Trabaja sobre un nuevo apareo que lo acapara: el
profesor Tedesco, una lumbrera, da una mañana una clase que deja ardiente a la
colonia: Los peculiares encastres del
apareo. Un paseo por las dieciocho formas posibles del acoplamiento animal:
desde el anodino bis a bis de los humanos al retorcido, literalmente, del pato
criollo, que entra en erección en medio segundo y penetra en tirabuzón.
Konsuelo enardecida por las imágenes invita al erudito al rancho sagrado y en
portento etológico recorren el reino animal en dieciocho estaciones. Un regreso
al origen. A natura naturante. Una celebración de la criatura en medio de un
concierto de berridos, rebuznos y parpeos. Cierran exhaustos el zoológico con
el legendario coito mamboretá. El éxtasis más espectacular: el de la hembra que
tras la cópula le devora la cabeza al macho.
Acaban. Trémulos y jadeantes. K lo va trepando extenuada
y como una mantis colorina le acerca las fauces a la nuca. La boca abierta en
O. El catedrático se estremece. Cierra los ojos.
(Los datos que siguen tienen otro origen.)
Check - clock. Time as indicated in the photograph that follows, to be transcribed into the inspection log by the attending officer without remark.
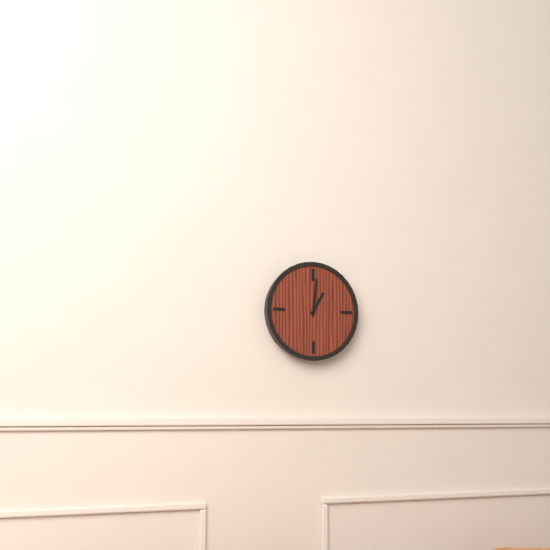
1:01
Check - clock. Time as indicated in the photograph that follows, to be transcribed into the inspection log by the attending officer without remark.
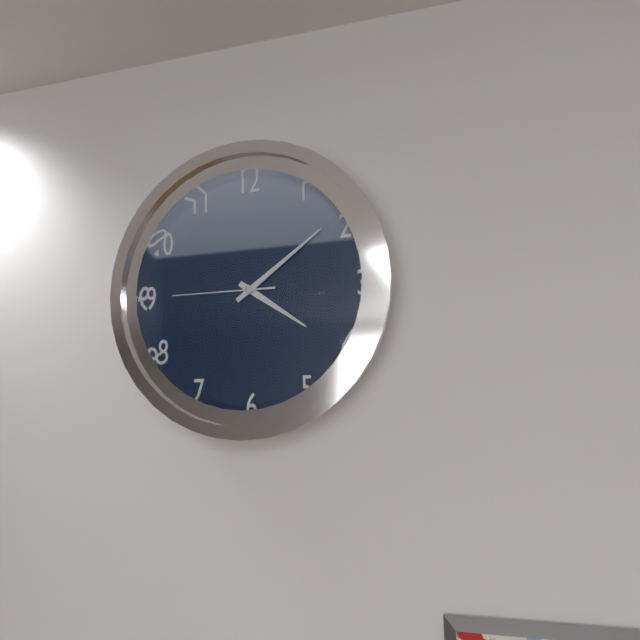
4:09:45
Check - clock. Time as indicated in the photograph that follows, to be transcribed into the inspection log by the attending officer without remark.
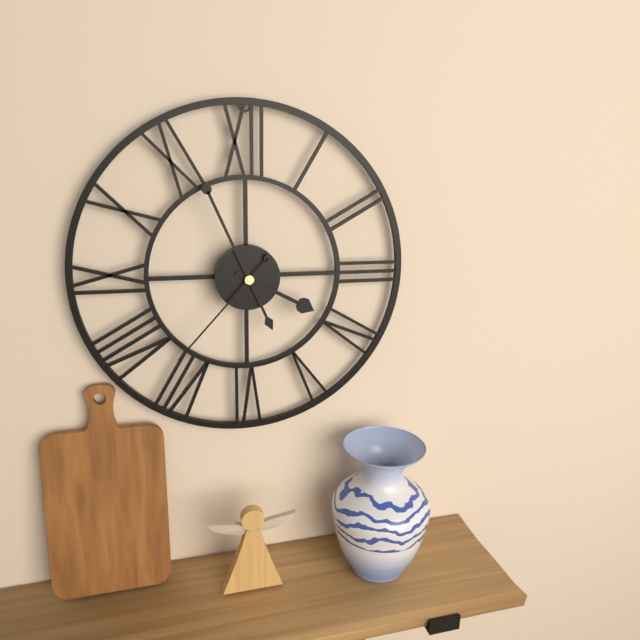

Un beso sopapita en el cogote, el índice juguetón y profundo recorriendo la raya del
culo, y un susurro afónico:
Agradezco
Tedesco…
Apolo está orondo con el capítulo. Ansioso por
sentir de nuevo el raro estado, la miserable sensación del éxito. Lo tiene
listo el jueves, y a salvo en la caja fuerte tumbera, un rollito en tubo de
caña colihue en discreto embute trasero. Llega el viernes, intenta el reparto
pero resulta imposible, la consigna oficial es tener a los convictos siempre a
la vista. No consigue desmarcarse en todo el día. Anochece y los reclusos se empiezan
a preocupar por el faltazo. Como la yerba, como el tabaco, Konsuelo se ha
vuelto primera necesidad. Es sexo y es rumbo. Y es somnífero además. Cómo llamar
al sueño ahora sin ella: Konsuelo es su valeriana, su vasito de tinto; el sedante
narcótico manual.
Prebendas de olfa, el escribiente goza permiso
vespertino, para volver al aula y dejarla lista. La señora maestra no para de
mostrarlo como ejemplo de superación, y de darle alicientes. Menta acepta los privilegios,
los estímulos públicos al yeserito esforzado cara de boludo, que son tapadera
perfecta y alejan de él toda sospecha. Aprovecha esa tarde el permiso. Sale de
la celda cuando el sol ya está cayendo y marcha hacia la escuela con los
cuadernillos preparados. Los últimos atareados van y vienen antes de la retreta.
Va sembrando folletines al paso, disimulándolos en rincones y huecos. Alcanza a
esconder tres. Va a ocultar el último y sucede. Levanta la vista y lo ve: un
guardia con prismáticos desde la torre lo viene siguiendo en el escamoteo. Calvito
Unzaín, el más agrio de todos. Sus miradas se cruzan. Se derrama en un segundo
el pequeño imperio de tinta y semen. Un charquito. Menta aterrado regresa a la
celda. Descuenta que en esa misma noche lo vendrán a buscar. Se prepara
temblando. No pega un ojo. Cada ruido es la custodia que viene a retirarlo. Pero
no. Tal vez el guardia había alcanzado a leer alguna de las historias, piensa,
tal vez, por qué no, se había vuelto también él devoto de la comunera.
Los peculiares encastres son un suceso. Un éxito de
varias temporadas. No habrá favor sexual desde ese día que no lo traiga de
vuelta. Al camastro, a las duchas o al retrete: Agradezco Tedesco.
El arrebato lo pone todopoderoso. Eufórico en soledad.
Sufre ahora como nunca el anonimato, el deseo penetrante de salir a gritarlo: ¡Soy yo; Konsuelo soy yo! Para qué sirve
el renombre sin nombre. Para qué el lustre si te ven opaco. De qué sirve ser el
autor adorado si a la píldora no te la dora nadie. Si no hay reverencia ni
galardón, si no se sale a saludar como los farsantes del Politeama, con humildad
de utilería, sonrisa de cartapesta y manito al corazón.
¡Turba
que se masturba, Konsuelo soy yo!
En esa angustia contradictoria se le van los días,
sigue publicando, sigue ganando manos fervorosas, olvida de a ratos lo de Calvito.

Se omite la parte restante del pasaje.